Cosmic noise, also known as galactic radio noise, is a physical phenomenon derived from outside of the Earth's atmosphere. It is not actually sound, and it can be detected through a radio receiver, which is an electronic device that receives radio waves and converts the information given by them to an audible form. Its characteristics are comparable to those of thermal noise. Cosmic noise occurs at frequencies above about 15 MHz when highly directional antennas are pointed toward the Sun or other regions of the sky, such as the center of the Milky Way Galaxy. Celestial objects like quasars, which are super dense objects far from Earth, emit electromagnetic waves in their full spectrum, including radio waves. The fall of a meteorite can also be heard through a radio receiver; the falling object burns from friction with the Earth's atmosphere, ionizing surrounding gases and producing radio waves. Cosmic microwave background radiation (CMBR) from outer space is also a form of cosmic noise. CMBR is thought to be a relic of the Big Bang, and pervades the space almost homogeneously over the entire celestial sphere. The bandwidth of the CMBR is wide, though the peak is in the microwave range.
Karl Jansky, an American physicist and radio engineer, first discovered radio waves from the Milky Way in August, 1931. At Bell Telephone Laboratories in 1932, Jansky built an antenna designed to receive radio waves at a frequency of 20.5 MHz, which is a wavelength of approximately 14.6 meters.
After recording signals with this antenna for several months, Jansky categorized them into three types: nearby thunderstorms, distant thunderstorms, and a faint steady hiss of an unknown origin. He discovered the location of maximum intensity rose and fell once a day, which led him to believe he was detecting radiation from the Sun.
A few months went by following this signal thought to be from the Sun, and Jansky found that the brightest point moved away from the Sun and concluded the cycle repeated every 23 hours and 56 minutes.

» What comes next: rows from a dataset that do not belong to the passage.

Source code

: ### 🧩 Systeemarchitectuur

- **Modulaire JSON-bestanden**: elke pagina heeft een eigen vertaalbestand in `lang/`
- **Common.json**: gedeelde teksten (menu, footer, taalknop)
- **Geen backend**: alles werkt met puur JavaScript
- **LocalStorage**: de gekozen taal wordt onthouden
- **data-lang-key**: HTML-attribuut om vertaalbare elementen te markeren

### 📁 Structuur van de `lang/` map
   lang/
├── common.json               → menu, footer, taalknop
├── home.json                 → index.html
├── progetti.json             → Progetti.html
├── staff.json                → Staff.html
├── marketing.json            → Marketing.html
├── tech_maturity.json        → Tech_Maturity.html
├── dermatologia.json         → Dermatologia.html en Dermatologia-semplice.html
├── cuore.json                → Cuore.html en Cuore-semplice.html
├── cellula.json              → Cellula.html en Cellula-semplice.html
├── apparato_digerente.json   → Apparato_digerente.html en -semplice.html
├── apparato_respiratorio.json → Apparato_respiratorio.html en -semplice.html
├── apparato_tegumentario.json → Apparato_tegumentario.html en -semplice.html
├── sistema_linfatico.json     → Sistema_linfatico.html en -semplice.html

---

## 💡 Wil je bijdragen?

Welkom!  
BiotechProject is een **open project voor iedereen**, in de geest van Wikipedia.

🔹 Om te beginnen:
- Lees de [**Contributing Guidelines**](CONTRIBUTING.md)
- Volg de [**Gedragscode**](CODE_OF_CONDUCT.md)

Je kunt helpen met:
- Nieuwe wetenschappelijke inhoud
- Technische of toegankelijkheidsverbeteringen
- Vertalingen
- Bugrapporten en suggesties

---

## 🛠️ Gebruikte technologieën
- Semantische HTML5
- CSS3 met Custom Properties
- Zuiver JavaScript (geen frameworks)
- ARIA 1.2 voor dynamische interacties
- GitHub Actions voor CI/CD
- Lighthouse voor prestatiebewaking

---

After this discovery, Jansky concluded the radiation was coming from the Milky Way and was strongest in the direction of the center of the galaxy.
Jansky's work helped to distinguish between the radio sky and the optical sky. The optical sky is what is seen by the human eye, whereas the radio sky consists of daytime meteors, solar bursts, quasars, and gravitational waves.
Later in 1963, American physicist and radio astronomer Arno Allan Penzias (born April 26, 1933) discovered cosmic microwave background radiation. Penzias's discovery of cosmic microwave background radiation helped establish the Big Bang theory of cosmology. Penzias and his partner, Robert Woodrow Wilson worked together on ultra-sensitive cryogenic microwave receivers, originally intended for radio astronomy observations. In 1964, upon creating their most sensitive antenna/receiver system, the Holmdel Horn Antenna, the two discovered a radio noise they could not explain. After further investigation, Penzias contacted Robert Dicke, who suggested it could be the background radiation predicted by cosmological theories, a radio remnant of the Big Bang. Penzias and Wilson won the Nobel Prize in Physics in 1978.
The Absolute Radiometer for Cosmology, Astrophysics, and Diffuse Emission (ARCADE) is a device designed to observe the transition out of the "cosmic dark ages" as the first stars ignite in nuclear fusion and the universe begins to resemble its current form.[1]
ARCADE consists of 7 precision radiometers carried to an altitude of over 35 km (21 miles) by a scientific research balloon. The device measures the tiny heating of the early universe by the first generation of stars and galaxies to form after the Big Bang.
Cosmic noise refers to the background radio frequency radiation from galactic sources, which have constant intensity during geomagnetically quiet periods.[2]
Cosmic noise can be traced from solar flares, which are sudden explosive releases of stored magnetic energy in the atmosphere of the Sun, causing sudden brightening of the photosphere. Solar flares can last from a few minutes to several hours.
During solar flare events, particles and electromagnetic emissions can affect Earth's atmosphere by fluctuating the level of ionization in the Earth's ionosphere. Increased ionization results in absorption of the cosmic radio noise as it passes through the ionosphere.
Solar wind is a flux of particles, protons and electrons together with nuclei of heavier elements in smaller numbers, that are accelerated by the high temperatures of the solar corona to velocities large enough to allow them to escape from the Sun's gravitational field.[3]
Solar wind causes sudden bursts of cosmic noise absorption in the Earth's ionosphere. These bursts can only be detected only if the magnitude of the geomagnetic field perturbation caused by the solar wind shock is large enough.[4]